Direito e Software: Privacidade e Proteção de Dados Pessoais

Este texto foi produzido pela estudante Aya Esther Prado Meira, a partir da palestra de Bruno Bioni na Disciplina de Direito e Software, em 14/05/2019.

A primeira questão de ordem quando o tema é direito à privacidade e à proteção de dados pessoais é traçar as diferenças entre os dois conceitos. A diferença não é apenas conceitual e tem impactos práticos profundos, já que as garantias individuais englobadas por cada direito têm extensões diferentes. Assim, entender as diferenças entre os conceitos permite a defesa mais abrangente e mais adequada de direitos em face da exploração de dados.

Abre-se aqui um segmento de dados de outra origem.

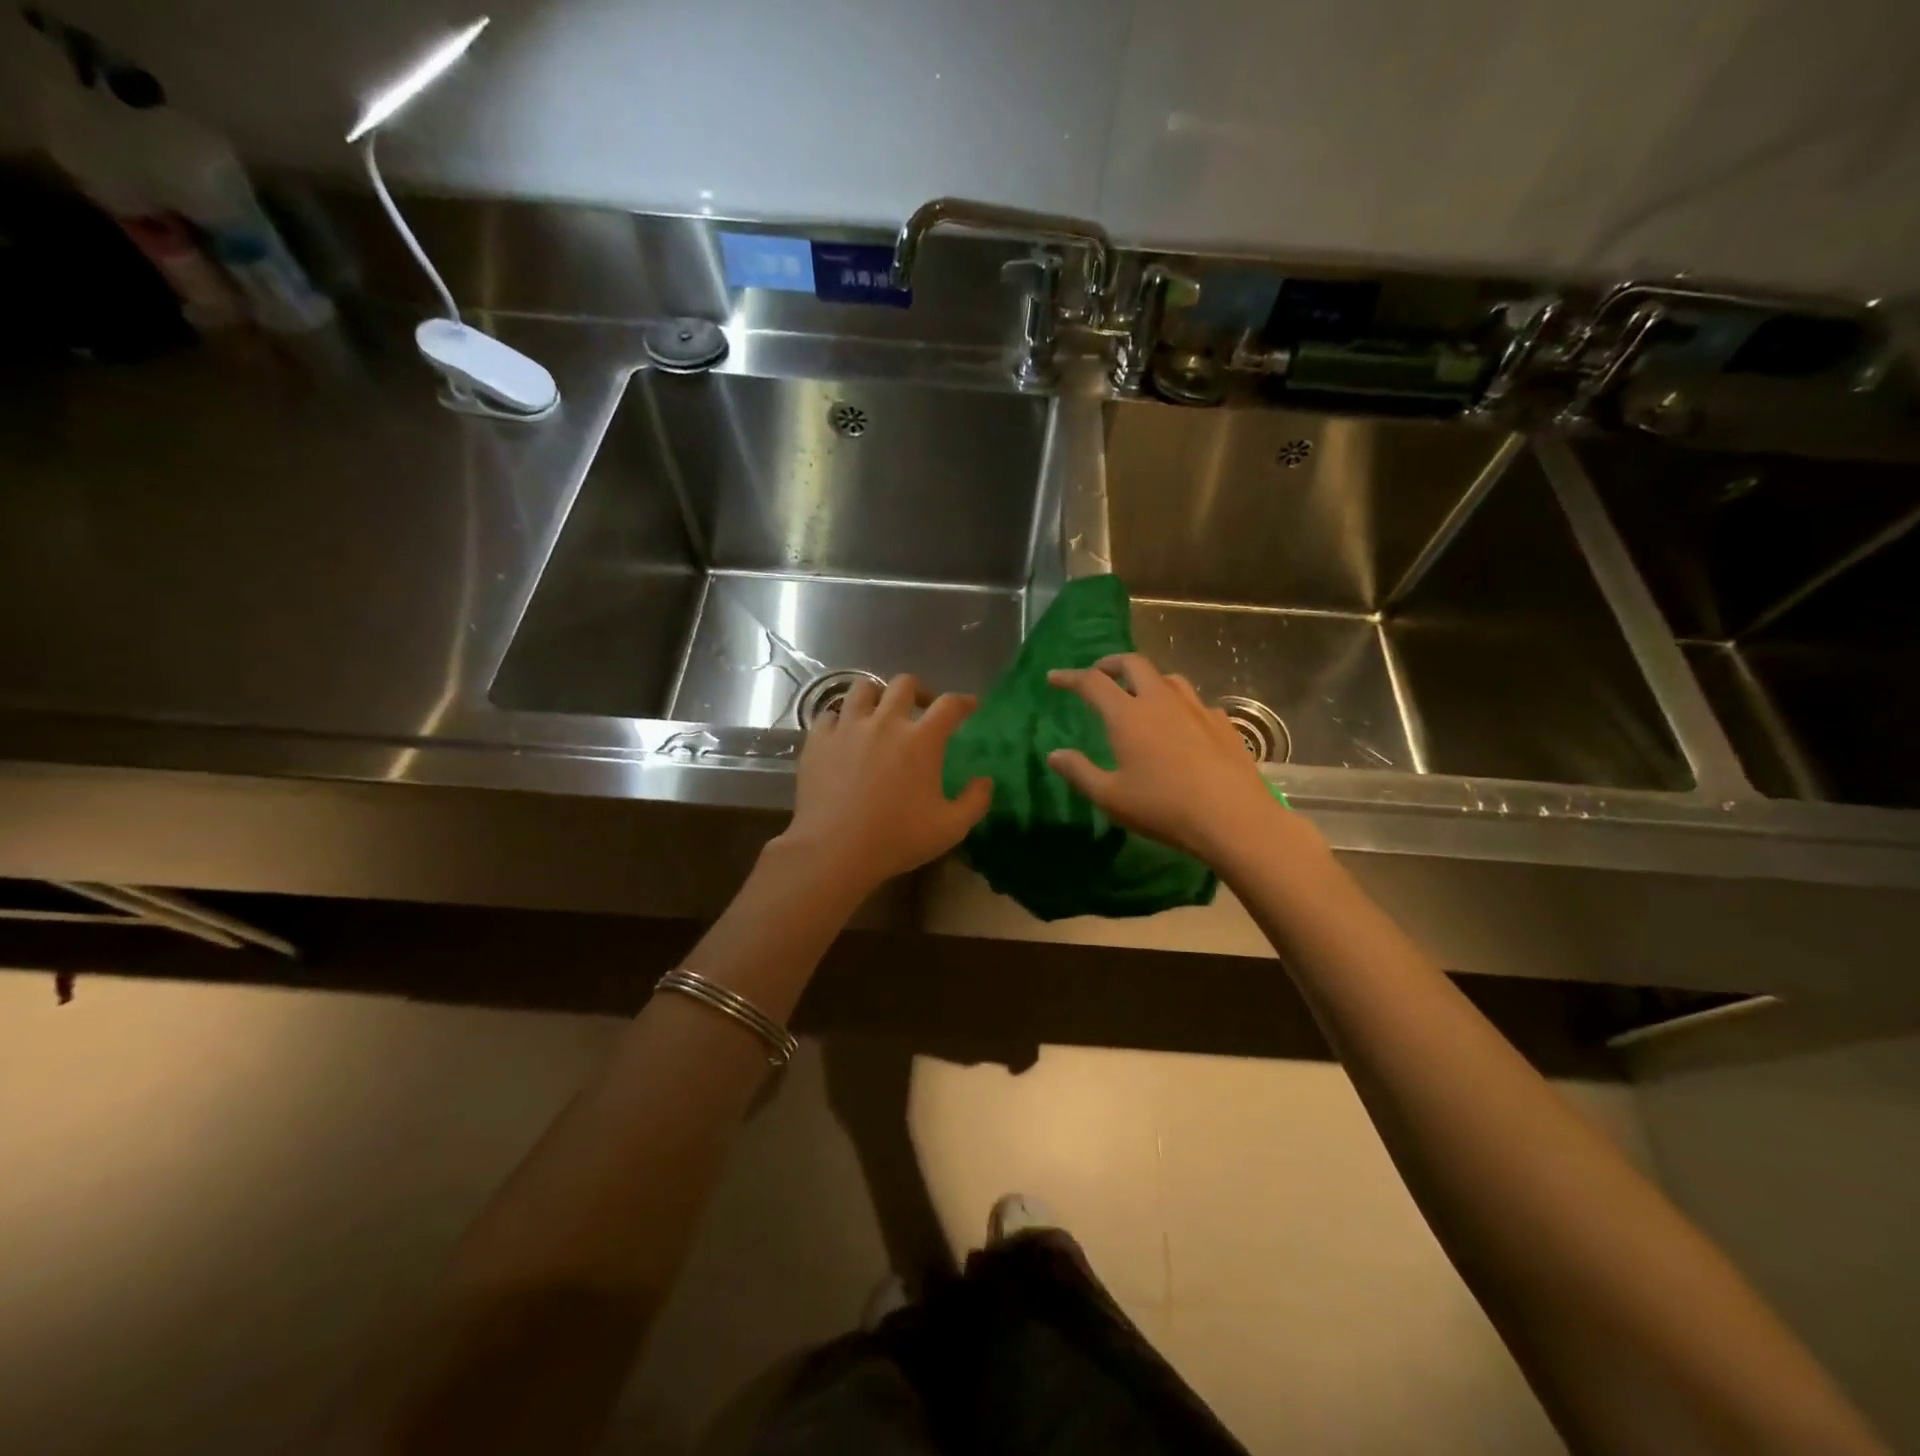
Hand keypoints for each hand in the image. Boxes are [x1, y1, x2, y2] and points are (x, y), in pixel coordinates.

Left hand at [776, 673, 992, 896]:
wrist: (833, 850)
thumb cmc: (896, 839)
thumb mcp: (950, 828)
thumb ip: (975, 801)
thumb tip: (985, 780)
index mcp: (921, 740)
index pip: (949, 705)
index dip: (963, 702)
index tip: (969, 706)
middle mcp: (885, 722)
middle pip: (904, 684)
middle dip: (919, 691)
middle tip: (922, 708)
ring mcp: (848, 727)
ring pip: (863, 688)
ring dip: (877, 694)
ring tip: (880, 711)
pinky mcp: (818, 740)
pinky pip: (829, 714)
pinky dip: (841, 718)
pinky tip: (844, 732)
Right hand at [1046, 654, 1304, 868]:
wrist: (1233, 817)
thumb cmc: (1163, 808)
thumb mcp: (1111, 797)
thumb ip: (1079, 772)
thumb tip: (1054, 755)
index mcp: (1128, 715)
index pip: (1092, 682)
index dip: (1069, 677)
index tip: (1054, 678)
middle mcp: (1161, 701)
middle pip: (1133, 663)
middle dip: (1111, 664)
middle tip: (1099, 676)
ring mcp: (1196, 708)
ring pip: (1168, 678)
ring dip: (1147, 679)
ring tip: (1140, 695)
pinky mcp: (1222, 723)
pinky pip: (1195, 702)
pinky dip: (1178, 704)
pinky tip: (1181, 725)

Para Bruno Bioni, a privacidade deve ser entendida como uma liberdade negativa. Isto é, trata-se do direito de todo indivíduo de retrair a atenção alheia sobre a sua pessoa. Em outros termos, é a capacidade de a pessoa sair do espaço público e entrar no espaço privado, em que não se submete à observação. As pessoas se comportam de maneiras diferentes quando sabem que estão sendo observadas, bem como sofrem constrangimentos quando estão sob escrutínio. Diante disso, o direito à intimidade e à livre condução da vida privada são considerados direitos fundamentais dentro do nosso ordenamento jurídico. Como se pode observar, o direito à privacidade é bastante amplo e envolve questões triviais, que não podem ser entendidas como proteção de dados pessoais, como a inviolabilidade do domicílio e da correspondência e o direito à não ingerência estatal sobre a vida privada.

O direito de proteção de dados pessoais, em contrapartida, não é uma liberdade negativa, mas um direito positivo. Quando se fala de dados pessoais, não se trabalha com a dicotomia entre espaço público e privado. O direito à proteção de dados está relacionado às garantias que a pessoa tem em relação aos seus dados, sejam estes privados ou públicos. Isto é, as pessoas têm o direito de determinar a extensão e a finalidade da exploração dos seus dados pessoais. O termo cunhado para abranger estes direitos foi a autodeterminação informacional, que é o que as leis de proteção de dados tem buscado garantir.

Um exemplo da importância prática desta distinção conceitual é o caso do site Tudo Sobre Todos, uma plataforma que raspa informações de bases de dados públicos, como cartórios e registros civis, e monta perfis relativamente detalhados sobre as pessoas, contendo informações sobre a propriedade de imóveis, parentesco e registro de empresas. Os perfis podem ser comprados nessa plataforma. Como a fontes dos dados são públicas, não se poderia argumentar que havia violações do direito à privacidade dos alvos dos perfis. Todavia, esse tipo de exploração de dados pessoais está abarcado pelo direito à proteção de dados pessoais, já que este também abrange não só a defesa da intimidade, mas também a garantia de que os dados, concedidos à uma entidade pública ou privada, só serão explorados para a finalidade a que foram concedidos.

Dados pessoais são ativos importantes tanto para agentes privados como públicos e com a expansão e difusão de tecnologias que permitem o processamento de dados é importante que haja regulação que controle a exploração dessas informações, coibindo abusos. Para o governo, é importante conhecer dados sobre a população para desenhar políticas públicas e criar estratégias para tornar a gestão pública mais adequada. Já as empresas estão criando uma série de novos modelos de negócio baseados em dados, colocando novos produtos e serviços no mercado para a fruição dos consumidores. Frequentemente, a monetização desses produtos é está na venda de dados pessoais ou uso de dados pessoais para o direcionamento de propagandas.

Diante deste cenário, a determinação jurídica do que se pode fazer ou não com dados pessoais é muito importante, garantindo os limites da autodeterminação dos indivíduos e conferindo segurança jurídica para as entidades que exploram dados pessoais.

Em primeiro lugar, é importante determinar o que é ou não dado pessoal. Uma primeira proposta conceitual é a de informação sobre uma pessoa determinada e identificada. O segundo conceito é o de informação sobre uma pessoa que é identificada ou identificável. Este conceito é muito mais amplo, já que permite que o vínculo entre o indivíduo e a informação não seja imediato, e é o conceito adotado pela Lei Geral de Proteção de Dados promulgada no Brasil em 2018.